Der US Supreme Court hat Präsident Donald Trump den Weg für seine Ausführungsverordnung zur Beschränkung von Briefwahlen freigemacht, wie ein Urteil vom Montag besagt. Die Entscheidung lässt Raum für weitere Rechtsstreitigkeiten, die Trumps Verordnung verzögern könnten – der Gerichtshof besteht zu zwei Drittel aus konservativen Richtern, drei liberale Richter stimmten dagegen.

Briefwahl bleibt umstritten

Briefwahl ist seit langem ein Lieblingsziel Trumps, der sie trotz starker Beweise gegen seine Behauptungen und seiner eigenen Nutzung der Methode als betrügerisch bezeichnet. Die US Post gab kürzlich bekannt, wie sie die Verordnung umsetzen will. Doch die Zeit für große Änderungen läuft knapp, da einige Bundesstaaten in wenigen Wochen mit der Verteilung von Briefwahlunterlagen beginnen.

Das US Justizministerium hatte eine Notantrag gestellt, um die Umsetzung der Änderungen vor den Mittwahlen fortsetzen zu dürfen. Trumps Ausführungsverordnung, unterzeichnet im März, verlangt von seiner Regierung, Wählerlisten zu erstellen und verpflichtet die US Post, Briefwahlunterlagen nur an Personen auf diesen Listen zu verschicken.

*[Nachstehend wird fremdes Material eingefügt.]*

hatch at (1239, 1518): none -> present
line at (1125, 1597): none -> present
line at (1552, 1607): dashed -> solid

Rechtliche Herausforderungen andauern

Demokratische Behörden in 23 Bundesstaaten und dem District of Columbia klagten gegen die Verordnung. Sie argumentierten, dass die US-Verfassung den Bundesstaaten und dem Kongress die Aufgabe der Wahlorganisation überlasse und Trumps Änderungen Chaos und parteipolitische Missbrauch verursachen könnten. „Die Folgen, solch grundlegende Änderungen kurz vor den Wahlen im Herbst zuzulassen, wären extrem“, schrieben die Rechtsanwälte der Staaten.

Ein Richter aus Massachusetts blockierte das Programm für die Mittwahlen in diesen Staaten. Ein Berufungsgericht bestätigte ihre Entscheidung. Später erließ sie ein zweites Urteil, das die Verordnung landesweit blockierte. Das Trump-Team klagte Ende Juli vor dem Supreme Court, argumentierend, die Staaten hätten zu früh geklagt.

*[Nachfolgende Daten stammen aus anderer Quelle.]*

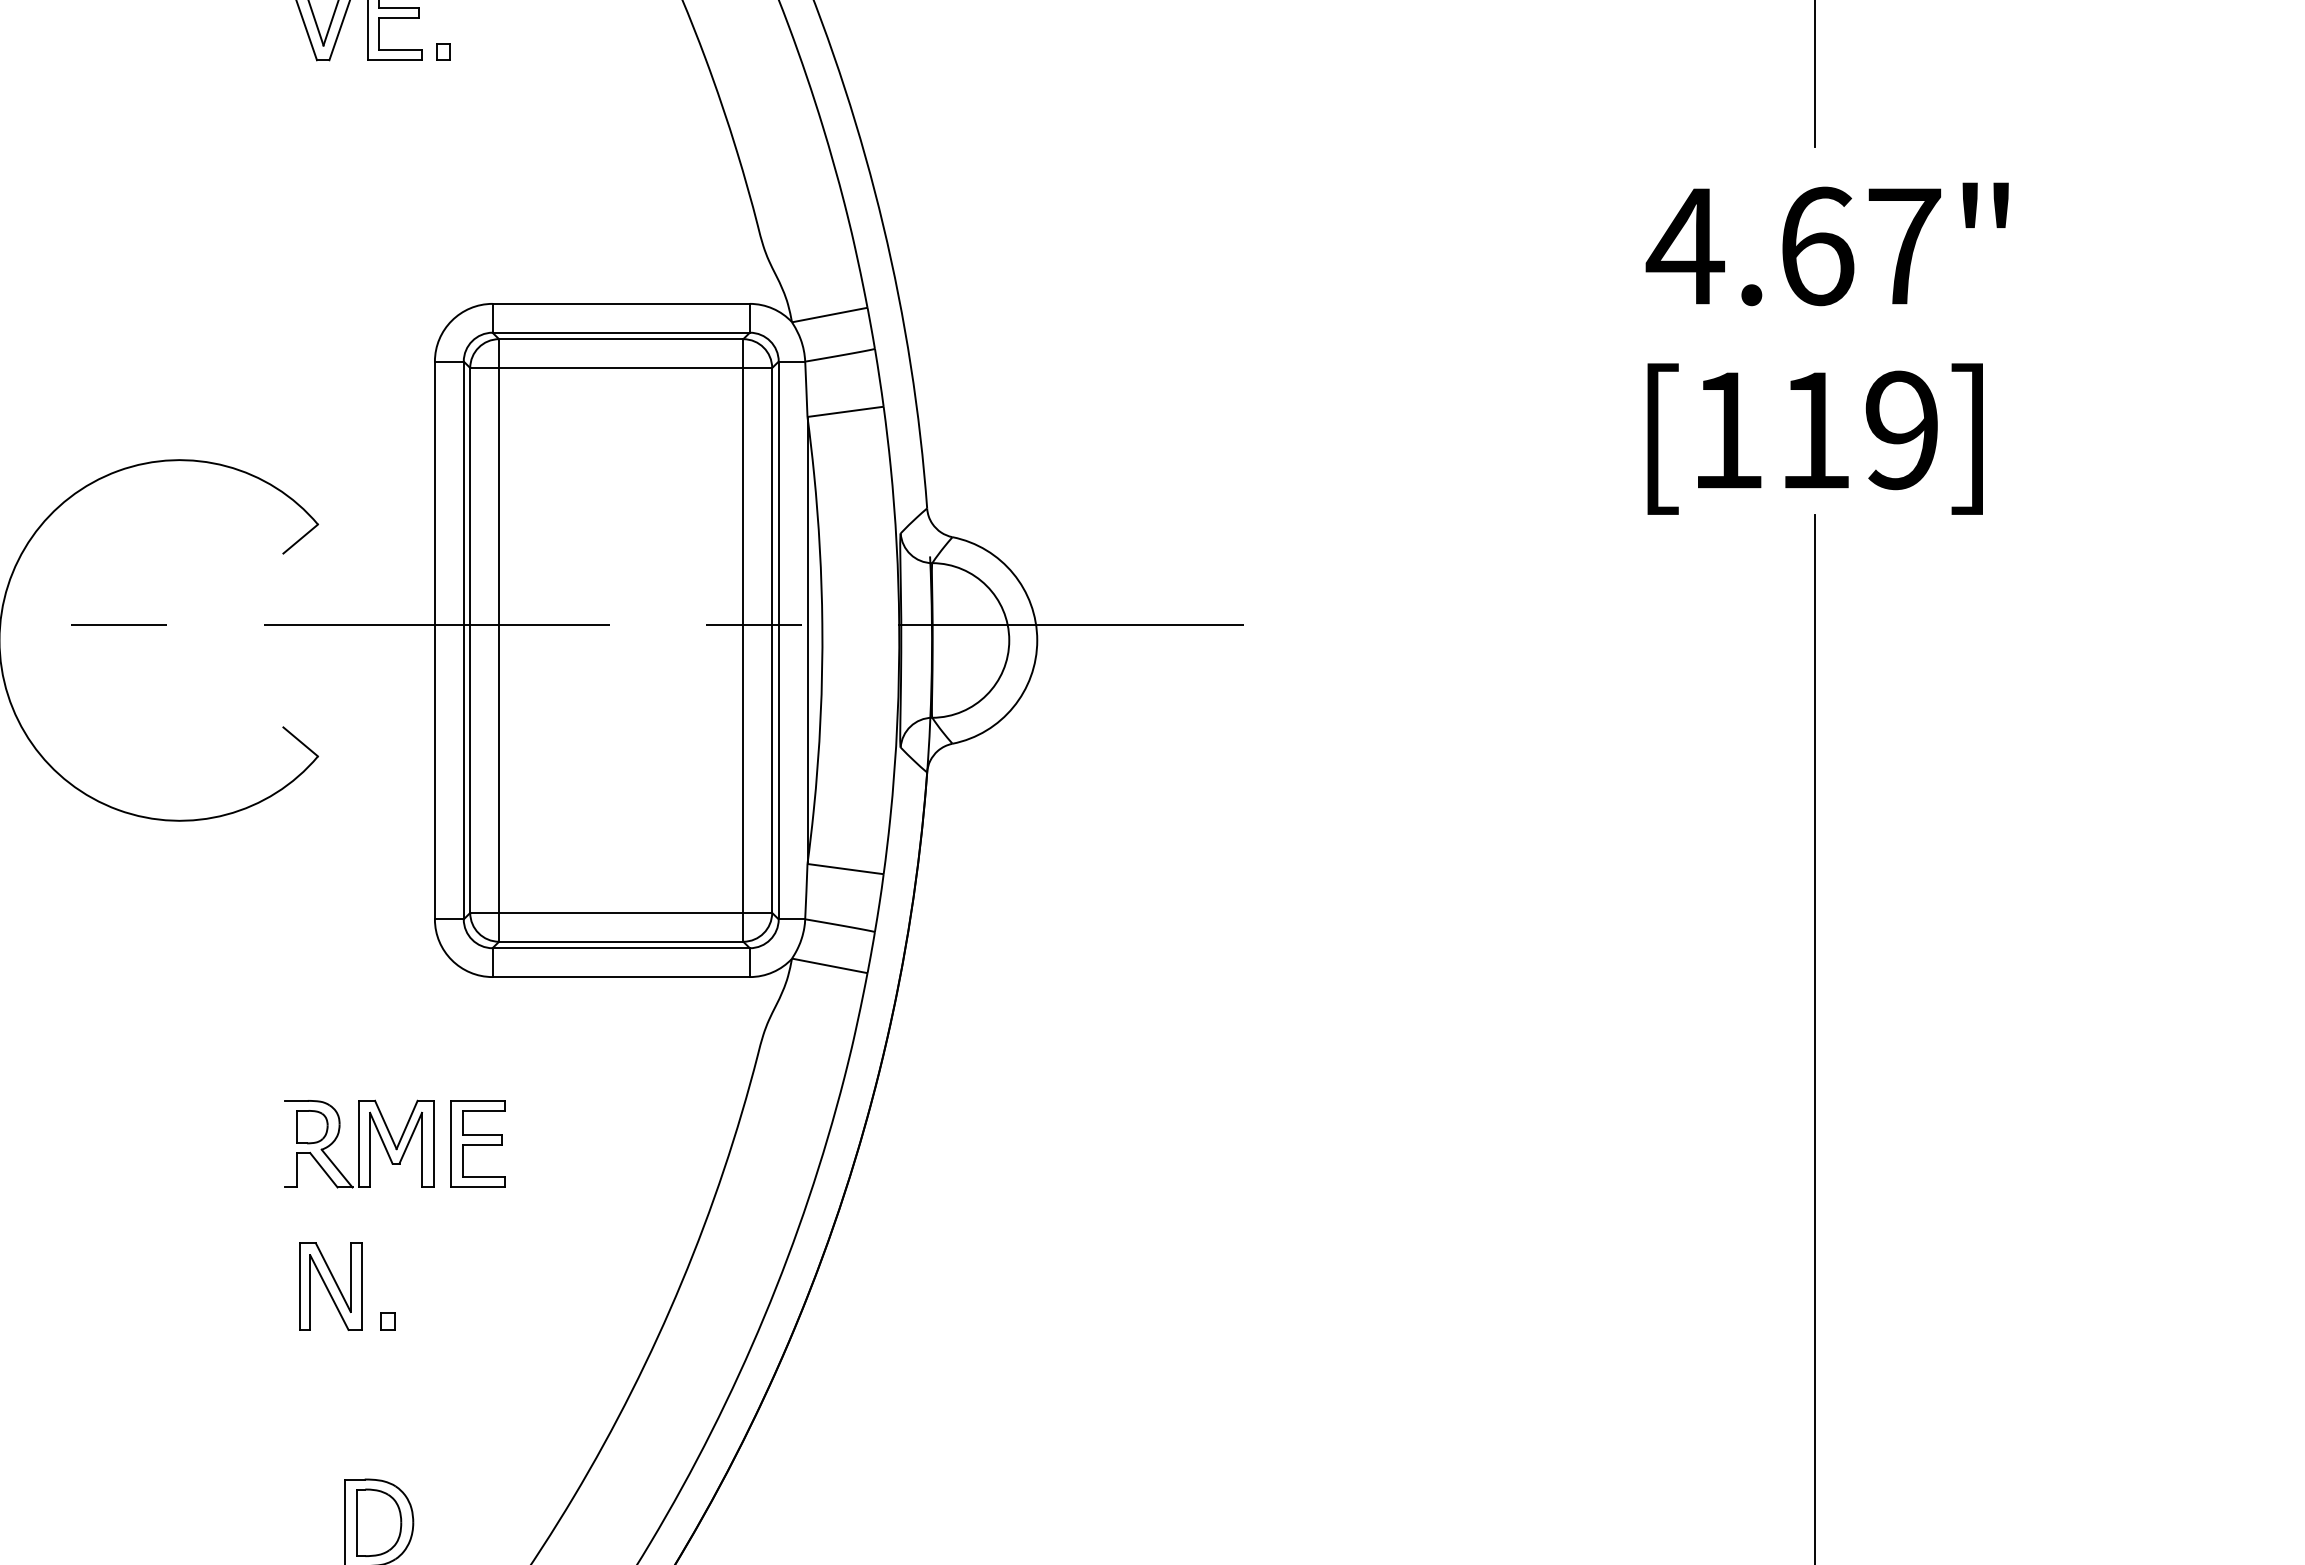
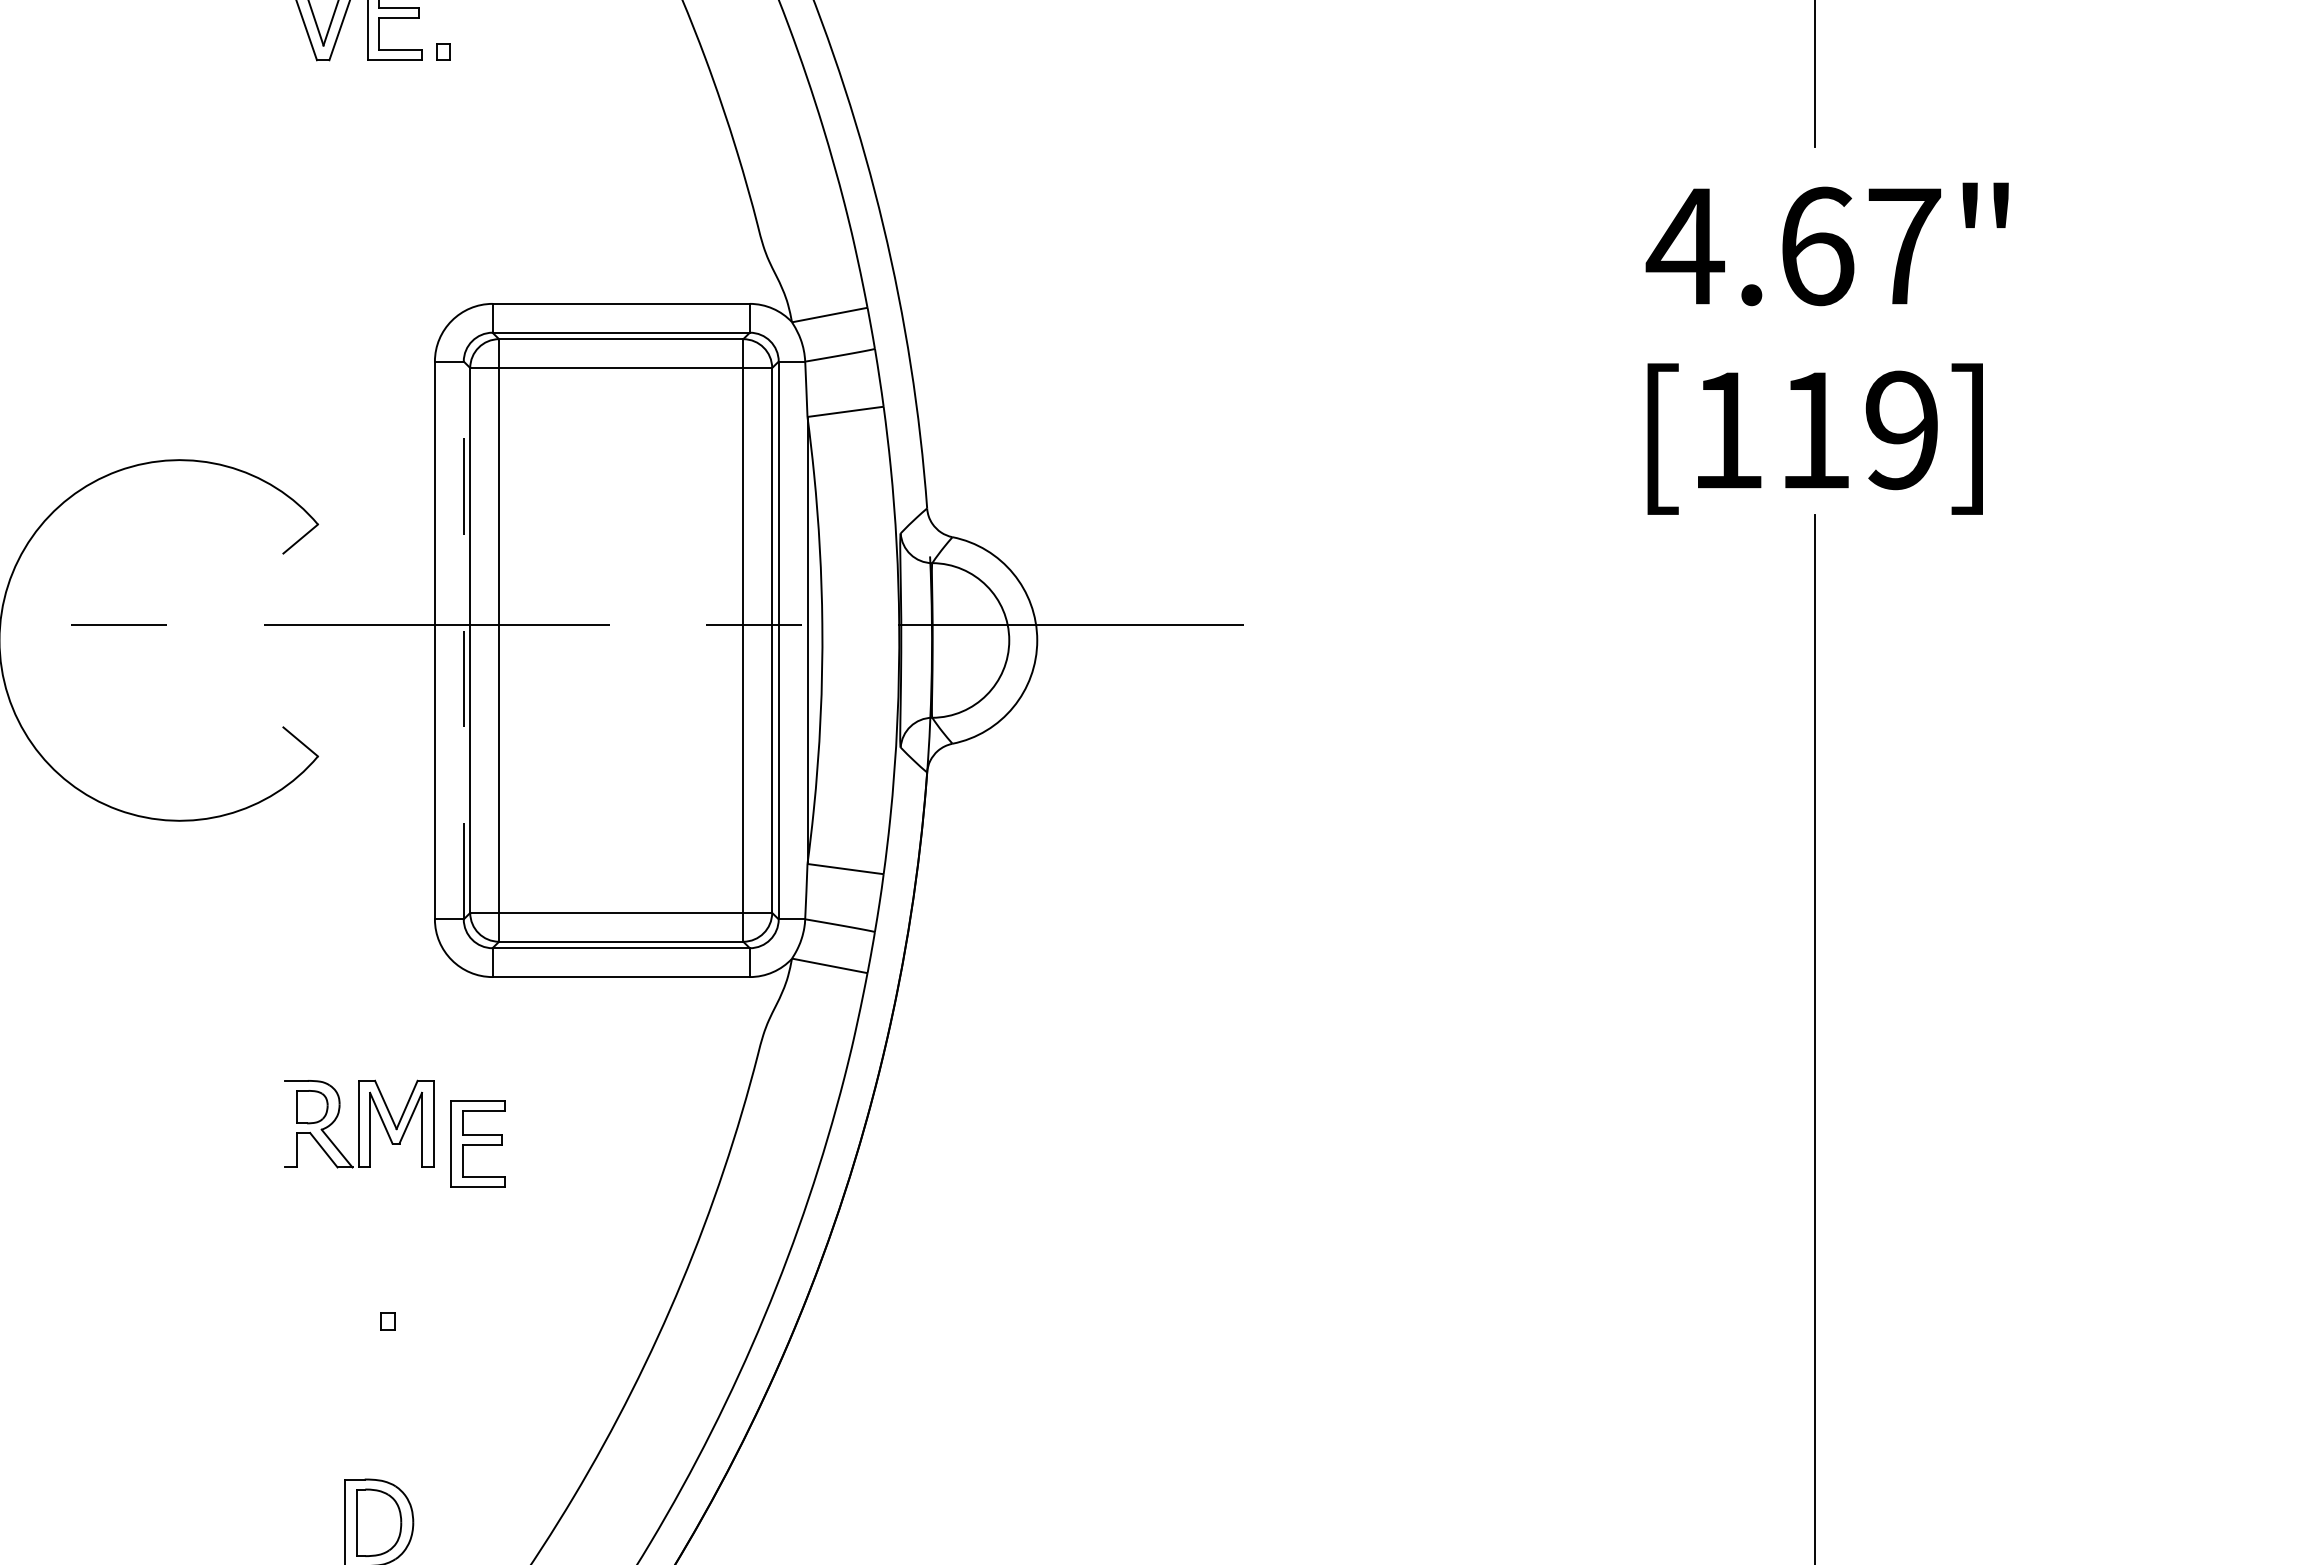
line at (463, 640): solid -> dashed
part at (359, 1143) position: (359, 1143) -> (359, 1123)
part at (330, 1286): present -> none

Die Regierung verwies zudem auf ein Urteil aus Washington, wo ein Richter Trumps Verordnung zuließ – ein Berufungsgericht unterstützte diese Entscheidung, wies aber auch auf die Möglichkeit hin, künftige Rechtsstreitigkeiten einzuleiten, falls die Änderungen umgesetzt werden. Bundesanwälte argumentierten, das Massachusetts-Urteil „behindere die Fähigkeit der Regierung, die von Trump vorgeschlagenen Maßnahmen zur Sicherung der Wahlen für die November-Wahlen zu finalisieren und umzusetzen“.

Weitere Auswirkungen auf Wahlsysteme

Zehn republikanisch geprägte Staaten unterstützten die Bundesregierung in ihrem eigenen Berufungsverfahren vor dem Supreme Court, wobei sie betonten, die Staaten würden bei der Erstellung der Wählerlisten mitwirken. Der Supreme Court hat bereits früher gegen Trumps Argumente für Briefwahlen entschieden. Im Juni stellte der Gerichtshof fest, dass Bundesstaaten Briefwahlausweise auch nach Wahltag zählen dürfen. Dieses Urteil fiel nach vollständiger Beratung und Argumentation, nicht auf der Notdocket des Gerichts.

Trump hat wiederholt falsche Behauptungen über weit verbreiteten Betrug in US-Wahlen verbreitet, darunter seine angebliche Niederlage 2020 gegen den Demokraten Joe Biden. Er hat den republikanisch kontrollierten Kongress unter Druck gesetzt, ein umstrittenes Paket von Wahlbeschränkungen namens SAVE America Act zu verabschieden. Er hat sich zudem wiederholt dafür eingesetzt, Gesetze zu verabschieden, die die Vorlage eines Beweises für die Staatsbürgerschaft zur Voraussetzung für das Stimmrecht machen.

Die Stimmabgabe durch nicht-US-Bürger ist nachweislich selten und gilt als Straftat, die mit Abschiebung geahndet werden kann. Briefwahlen sind bei Wählern beider Parteien immer beliebter geworden. Laut Bundesdaten wurden bei der Präsidentschaftswahl 2024 etwa 30 Prozent aller Stimmabgaben per Post abgegeben. Der Prozess ist zudem sicher. Eine Studie der Brookings Institution aus dem Jahr 2025 fand nur etwa vier Betrugsfälle pro 10 Millionen Briefwahlausweise.